Andrea Cast reviews Barbara Santichs Seminar
Icecream on Sunday: Food in Eighteenth-Century Provence
When the Paris chapter of the American Institute of Wine and Food awarded Adelaide food historian
Barbara Santich a research grant she chose to spend it investigating the archives in Avignon.
She only had three weeks and did not really know what she would find.
Luckily Barbara came across the intact and detailed accounts of a well off Provençal family for the years 1772-1773.
She is using these records to investigate the origins of Provençal cuisine.
With no known cookbooks for the seventeenth and eighteenth centuries to help her, she has managed to tease
from the household accounts evidence of what the household could have eaten.
For instance an incidental account of an ice purchase coincides with accounts for fixing
the ice house and a purchase of six ice-cream containers.
When coupled with the cultural tradition of reserving special treats for Sunday meals,
these accounts mean the family probably did have ice-cream on Sundays.
Through this sort of analysis Barbara hopes to show the beginning of a distinct regional cuisine,
beyond medieval cookery and unlike the dishes of northern France.

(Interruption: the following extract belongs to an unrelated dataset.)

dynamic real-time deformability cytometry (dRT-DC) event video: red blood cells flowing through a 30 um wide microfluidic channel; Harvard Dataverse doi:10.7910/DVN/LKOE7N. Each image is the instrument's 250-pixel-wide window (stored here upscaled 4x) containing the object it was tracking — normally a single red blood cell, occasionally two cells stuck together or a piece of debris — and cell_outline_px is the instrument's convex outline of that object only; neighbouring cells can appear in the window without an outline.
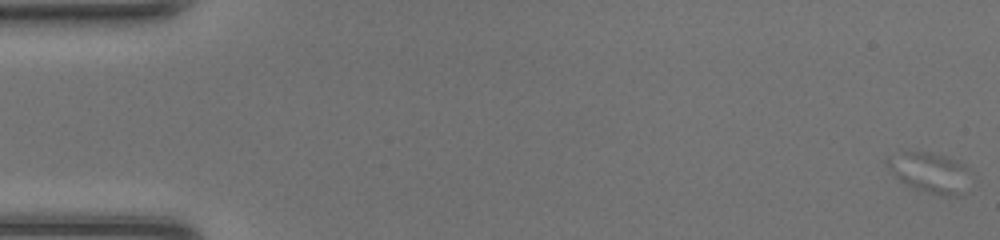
{"species": "common noctule bat (a hibernating species)", "species_latin": "Nyctalus noctula", "temperature_condition": "room temperature", "stored_images_in_passage": 36, "camera_frame_rate_fps": 3000, "um_per_image_px": 0.085, "animal": {"sex": "female", "body_mass_g": 20.0, "forearm_length_mm": 54.0}, "frame": {"image": 1, "passage_image": 1, "time_ms": 0.0, "image_size_px": [1000, 240], "cell_outline_px": [[968, 168], [960, 196], [944, 196], [928, 192], [916, 188], [900, 180], [884, 164], [884, 160], [888, 156], [904, 152], [932, 152], [948, 156], [964, 164]], "centroid_in_image_um": [78.97, 14.62], "position_along_channel_um": 6.0, "area_um2": 19.02}}
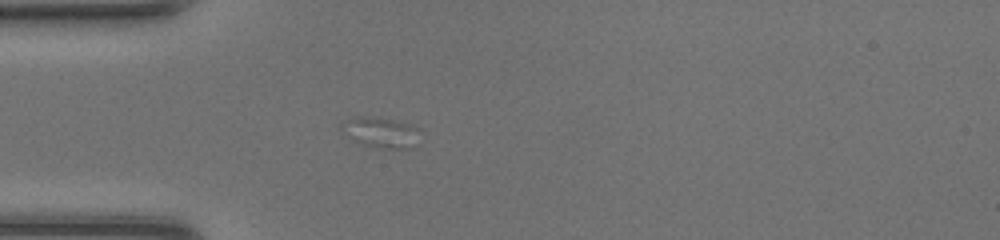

Barbara's paper served as more than an example of Provençal cuisine.
She demonstrated how the financial accounts of a family kitchen could contribute to our understanding of the culture of food.
Her concluding analysis of change and continuity in eighteenth century Provençal cuisine was particularly enlightening.
Barbara discussed what foods and spices were available in France but missing in the household accounts;
she also analysed the expansion in the range of sweet dishes and therefore the use of sugar.
Such information is important for the study of cultural change, of the economic impact of New World crops, and of food history.
Barbara's style also captivated the cultural tourist in all of us; her paper was enlightening as well as entertaining.
The variety of food described whetted the appetites of her audience.
After her paper the audience were treated to two eighteenth-century dishes prepared by Barbara and Cheong Liew.
They were served with a wines provided by the Research Centre.
Satiated with food for thought and food for the stomach, a good time was had by all.
Andrea Cast is one of the Research Centre's postgraduates in the Department of History at the University of Adelaide.
She is writing a PhD dissertation on women and alcohol in early modern England.